Consigne:
Recopiez sans la moindre modification les lignes des données situées entre celle qui contient « order: Lecanorales » et celle qui contient « family: Boraginaceae », ces deux lignes comprises.

Données de l'exercice:
--------------------------------------------------

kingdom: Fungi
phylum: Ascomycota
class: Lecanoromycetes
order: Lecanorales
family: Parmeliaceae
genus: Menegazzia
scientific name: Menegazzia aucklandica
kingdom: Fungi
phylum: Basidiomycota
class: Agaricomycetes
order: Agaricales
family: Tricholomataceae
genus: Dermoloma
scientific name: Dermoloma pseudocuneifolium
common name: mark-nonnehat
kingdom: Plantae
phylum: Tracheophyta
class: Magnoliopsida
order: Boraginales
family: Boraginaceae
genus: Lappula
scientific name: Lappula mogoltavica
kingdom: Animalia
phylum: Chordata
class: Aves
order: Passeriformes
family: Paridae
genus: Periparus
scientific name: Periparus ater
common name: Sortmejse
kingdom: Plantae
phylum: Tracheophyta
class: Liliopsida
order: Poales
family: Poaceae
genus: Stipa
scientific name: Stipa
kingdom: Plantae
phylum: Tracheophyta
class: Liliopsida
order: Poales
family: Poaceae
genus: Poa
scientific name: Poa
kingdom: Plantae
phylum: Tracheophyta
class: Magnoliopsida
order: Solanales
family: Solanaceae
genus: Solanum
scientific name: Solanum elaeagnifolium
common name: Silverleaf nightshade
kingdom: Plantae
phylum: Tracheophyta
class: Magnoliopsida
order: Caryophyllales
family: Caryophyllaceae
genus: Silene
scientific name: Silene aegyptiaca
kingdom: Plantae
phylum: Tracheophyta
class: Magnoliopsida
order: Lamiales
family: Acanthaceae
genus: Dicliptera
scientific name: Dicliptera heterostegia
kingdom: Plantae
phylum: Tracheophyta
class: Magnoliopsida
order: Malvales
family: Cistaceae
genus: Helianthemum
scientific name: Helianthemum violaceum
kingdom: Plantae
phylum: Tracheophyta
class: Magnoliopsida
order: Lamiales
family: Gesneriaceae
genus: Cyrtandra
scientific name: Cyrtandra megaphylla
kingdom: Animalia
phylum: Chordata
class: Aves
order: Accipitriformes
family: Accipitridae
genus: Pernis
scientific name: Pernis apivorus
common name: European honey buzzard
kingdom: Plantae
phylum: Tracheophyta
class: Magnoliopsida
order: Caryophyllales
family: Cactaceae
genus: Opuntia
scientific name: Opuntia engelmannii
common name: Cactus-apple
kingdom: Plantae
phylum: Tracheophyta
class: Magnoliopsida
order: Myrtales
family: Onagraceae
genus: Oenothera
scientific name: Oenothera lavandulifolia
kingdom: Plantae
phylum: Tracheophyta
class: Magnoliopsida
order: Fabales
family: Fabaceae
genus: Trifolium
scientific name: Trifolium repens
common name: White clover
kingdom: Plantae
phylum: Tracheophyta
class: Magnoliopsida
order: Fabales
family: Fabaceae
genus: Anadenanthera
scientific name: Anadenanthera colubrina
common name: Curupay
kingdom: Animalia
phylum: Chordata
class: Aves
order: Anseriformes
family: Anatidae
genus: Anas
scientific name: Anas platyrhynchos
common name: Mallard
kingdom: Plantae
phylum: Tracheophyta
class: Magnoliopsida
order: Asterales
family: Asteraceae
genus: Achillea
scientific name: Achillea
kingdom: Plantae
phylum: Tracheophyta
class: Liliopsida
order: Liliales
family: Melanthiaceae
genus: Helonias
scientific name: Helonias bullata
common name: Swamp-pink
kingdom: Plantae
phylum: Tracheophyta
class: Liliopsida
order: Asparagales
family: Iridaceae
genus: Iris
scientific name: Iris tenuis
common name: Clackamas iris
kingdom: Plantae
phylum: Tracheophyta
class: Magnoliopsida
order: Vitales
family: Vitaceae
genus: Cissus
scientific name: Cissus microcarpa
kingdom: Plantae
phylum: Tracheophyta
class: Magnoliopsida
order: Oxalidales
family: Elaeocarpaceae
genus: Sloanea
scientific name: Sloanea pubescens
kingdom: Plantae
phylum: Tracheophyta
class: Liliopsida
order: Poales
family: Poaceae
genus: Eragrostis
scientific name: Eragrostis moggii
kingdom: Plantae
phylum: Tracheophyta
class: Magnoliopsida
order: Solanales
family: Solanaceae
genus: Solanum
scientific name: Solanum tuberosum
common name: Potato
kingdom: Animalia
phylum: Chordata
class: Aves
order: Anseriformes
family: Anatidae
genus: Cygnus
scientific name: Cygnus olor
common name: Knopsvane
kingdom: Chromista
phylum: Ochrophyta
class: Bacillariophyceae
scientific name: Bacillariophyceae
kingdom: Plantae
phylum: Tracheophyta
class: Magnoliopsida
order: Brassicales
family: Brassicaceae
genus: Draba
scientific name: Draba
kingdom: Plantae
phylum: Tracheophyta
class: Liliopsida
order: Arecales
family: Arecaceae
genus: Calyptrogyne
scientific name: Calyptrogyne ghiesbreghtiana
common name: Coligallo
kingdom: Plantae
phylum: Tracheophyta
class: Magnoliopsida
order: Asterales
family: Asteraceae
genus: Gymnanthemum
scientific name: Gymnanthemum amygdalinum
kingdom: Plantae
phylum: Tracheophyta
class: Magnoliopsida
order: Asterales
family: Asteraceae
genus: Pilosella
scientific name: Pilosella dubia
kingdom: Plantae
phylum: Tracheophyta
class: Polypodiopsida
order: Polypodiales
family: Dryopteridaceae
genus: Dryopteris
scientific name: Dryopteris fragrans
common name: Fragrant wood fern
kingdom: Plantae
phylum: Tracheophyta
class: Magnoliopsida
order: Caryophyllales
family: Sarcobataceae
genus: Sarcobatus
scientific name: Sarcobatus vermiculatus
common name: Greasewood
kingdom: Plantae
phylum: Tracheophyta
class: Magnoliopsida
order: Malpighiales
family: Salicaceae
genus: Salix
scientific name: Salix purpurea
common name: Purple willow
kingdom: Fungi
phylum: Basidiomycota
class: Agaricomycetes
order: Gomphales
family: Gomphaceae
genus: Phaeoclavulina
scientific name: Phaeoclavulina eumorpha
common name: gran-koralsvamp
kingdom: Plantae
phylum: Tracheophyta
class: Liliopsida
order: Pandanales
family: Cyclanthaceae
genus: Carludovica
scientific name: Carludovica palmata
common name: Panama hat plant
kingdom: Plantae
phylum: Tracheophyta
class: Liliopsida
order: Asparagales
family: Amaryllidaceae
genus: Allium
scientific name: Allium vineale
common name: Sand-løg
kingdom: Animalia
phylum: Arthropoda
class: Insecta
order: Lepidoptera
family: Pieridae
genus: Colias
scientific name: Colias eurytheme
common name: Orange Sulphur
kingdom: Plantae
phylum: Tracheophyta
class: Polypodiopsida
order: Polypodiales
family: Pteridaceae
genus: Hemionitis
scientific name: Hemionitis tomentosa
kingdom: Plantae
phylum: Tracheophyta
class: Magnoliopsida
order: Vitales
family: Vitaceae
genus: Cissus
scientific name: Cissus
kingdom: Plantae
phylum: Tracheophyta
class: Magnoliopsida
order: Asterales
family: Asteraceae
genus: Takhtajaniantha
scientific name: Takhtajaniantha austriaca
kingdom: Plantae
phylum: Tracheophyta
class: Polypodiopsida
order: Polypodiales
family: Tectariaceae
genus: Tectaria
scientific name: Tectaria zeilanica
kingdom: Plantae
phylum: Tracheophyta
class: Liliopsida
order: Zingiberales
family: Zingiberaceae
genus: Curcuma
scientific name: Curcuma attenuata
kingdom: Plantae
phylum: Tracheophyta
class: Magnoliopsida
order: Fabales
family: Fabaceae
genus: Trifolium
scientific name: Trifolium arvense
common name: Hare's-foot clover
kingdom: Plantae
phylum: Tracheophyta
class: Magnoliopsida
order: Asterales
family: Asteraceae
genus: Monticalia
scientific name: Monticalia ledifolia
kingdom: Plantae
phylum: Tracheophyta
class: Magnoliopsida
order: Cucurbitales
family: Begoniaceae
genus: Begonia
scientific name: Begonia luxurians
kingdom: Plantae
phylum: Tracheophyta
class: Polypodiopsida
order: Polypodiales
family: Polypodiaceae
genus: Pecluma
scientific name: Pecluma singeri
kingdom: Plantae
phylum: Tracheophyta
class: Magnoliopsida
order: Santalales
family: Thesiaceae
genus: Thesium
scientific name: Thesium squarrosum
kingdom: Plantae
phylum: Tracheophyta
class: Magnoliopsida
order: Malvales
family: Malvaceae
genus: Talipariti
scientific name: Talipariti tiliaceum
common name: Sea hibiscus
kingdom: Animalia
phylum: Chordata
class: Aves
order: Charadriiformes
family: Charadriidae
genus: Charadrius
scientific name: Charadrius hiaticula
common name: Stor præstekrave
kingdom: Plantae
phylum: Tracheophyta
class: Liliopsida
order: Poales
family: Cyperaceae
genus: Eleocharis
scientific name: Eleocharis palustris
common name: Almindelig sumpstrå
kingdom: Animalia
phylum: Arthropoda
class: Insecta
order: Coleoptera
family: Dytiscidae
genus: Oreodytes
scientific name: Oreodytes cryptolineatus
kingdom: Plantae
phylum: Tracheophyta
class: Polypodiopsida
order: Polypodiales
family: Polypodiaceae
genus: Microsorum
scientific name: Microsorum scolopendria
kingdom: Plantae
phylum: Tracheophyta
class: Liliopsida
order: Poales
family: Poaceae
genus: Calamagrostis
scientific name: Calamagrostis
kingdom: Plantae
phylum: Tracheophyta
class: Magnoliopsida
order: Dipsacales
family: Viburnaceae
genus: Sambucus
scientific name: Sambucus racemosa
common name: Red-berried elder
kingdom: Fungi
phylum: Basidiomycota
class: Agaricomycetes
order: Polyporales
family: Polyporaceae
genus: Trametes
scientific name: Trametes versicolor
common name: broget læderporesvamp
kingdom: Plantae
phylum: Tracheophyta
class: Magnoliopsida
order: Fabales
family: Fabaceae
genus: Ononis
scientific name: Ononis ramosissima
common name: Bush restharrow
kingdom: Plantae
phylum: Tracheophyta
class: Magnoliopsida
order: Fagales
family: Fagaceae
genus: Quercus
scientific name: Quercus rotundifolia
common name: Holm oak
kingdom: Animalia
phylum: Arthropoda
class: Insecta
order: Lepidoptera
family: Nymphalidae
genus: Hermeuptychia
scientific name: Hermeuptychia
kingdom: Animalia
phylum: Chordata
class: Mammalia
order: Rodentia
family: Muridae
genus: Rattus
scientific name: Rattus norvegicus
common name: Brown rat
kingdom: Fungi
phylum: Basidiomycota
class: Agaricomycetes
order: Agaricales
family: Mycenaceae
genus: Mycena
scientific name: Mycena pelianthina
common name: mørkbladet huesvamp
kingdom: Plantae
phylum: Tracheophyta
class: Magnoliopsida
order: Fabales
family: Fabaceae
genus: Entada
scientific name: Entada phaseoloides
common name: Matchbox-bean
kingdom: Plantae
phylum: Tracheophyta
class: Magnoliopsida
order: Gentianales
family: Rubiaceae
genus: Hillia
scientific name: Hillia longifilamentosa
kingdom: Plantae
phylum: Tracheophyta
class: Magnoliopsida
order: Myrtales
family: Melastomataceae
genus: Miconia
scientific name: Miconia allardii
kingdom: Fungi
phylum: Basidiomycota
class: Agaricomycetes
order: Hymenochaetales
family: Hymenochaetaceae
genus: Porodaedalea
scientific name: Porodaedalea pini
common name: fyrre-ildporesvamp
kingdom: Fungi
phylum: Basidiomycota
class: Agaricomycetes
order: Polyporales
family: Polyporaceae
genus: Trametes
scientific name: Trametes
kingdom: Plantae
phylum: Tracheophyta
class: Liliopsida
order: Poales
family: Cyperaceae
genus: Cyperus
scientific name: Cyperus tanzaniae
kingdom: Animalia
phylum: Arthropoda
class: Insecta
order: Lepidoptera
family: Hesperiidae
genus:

--------------------------------------------------

Corrigé:
order: Lecanorales
family: Parmeliaceae
genus: Menegazzia
scientific name: Menegazzia aucklandica
kingdom: Fungi
phylum: Basidiomycota
class: Agaricomycetes
order: Agaricales
family: Tricholomataceae
genus: Dermoloma
scientific name: Dermoloma pseudocuneifolium
common name: mark-nonnehat
kingdom: Plantae
phylum: Tracheophyta
class: Magnoliopsida
order: Boraginales
family: Boraginaceae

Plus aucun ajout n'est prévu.